Problem to work on: Format the text lines from all the rows below as a numbered list, skipping any blank lines. Leave the pictures out of your answer.

BEGIN Dataset content

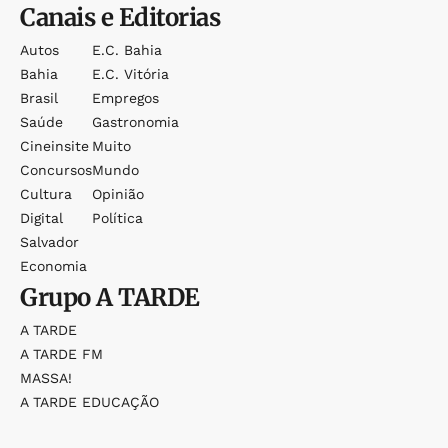
Canais e Editorias
Autos
E.c. Bahia
Bahia
E.c. Vitória
Brasil
Empregos
Saúde
Gastronomia
Cineinsite
Muito
Concursos
Mundo
Cultura
Opinião
Digital
Política
Salvador
Economia
Grupo
A TARDE
A TARDE
A TARDE FM
MASSA!
A TARDE EDUCAÇÃO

END Dataset content

Output below:
1. Canais e Editorias
2. Autos
3. E.c. Bahia
4. Bahia
5. E.c. Vitória
6. Brasil
7. Empregos
8. Saúde
9. Gastronomia
10. Cineinsite
11. Muito
12. Concursos
13. Mundo
14. Cultura
15. Opinião
16. Digital
17. Política
18. Salvador
19. Economia
20. Grupo
21. A TARDE
22. A TARDE
23. A TARDE FM
24. MASSA!
25. A TARDE EDUCAÇÃO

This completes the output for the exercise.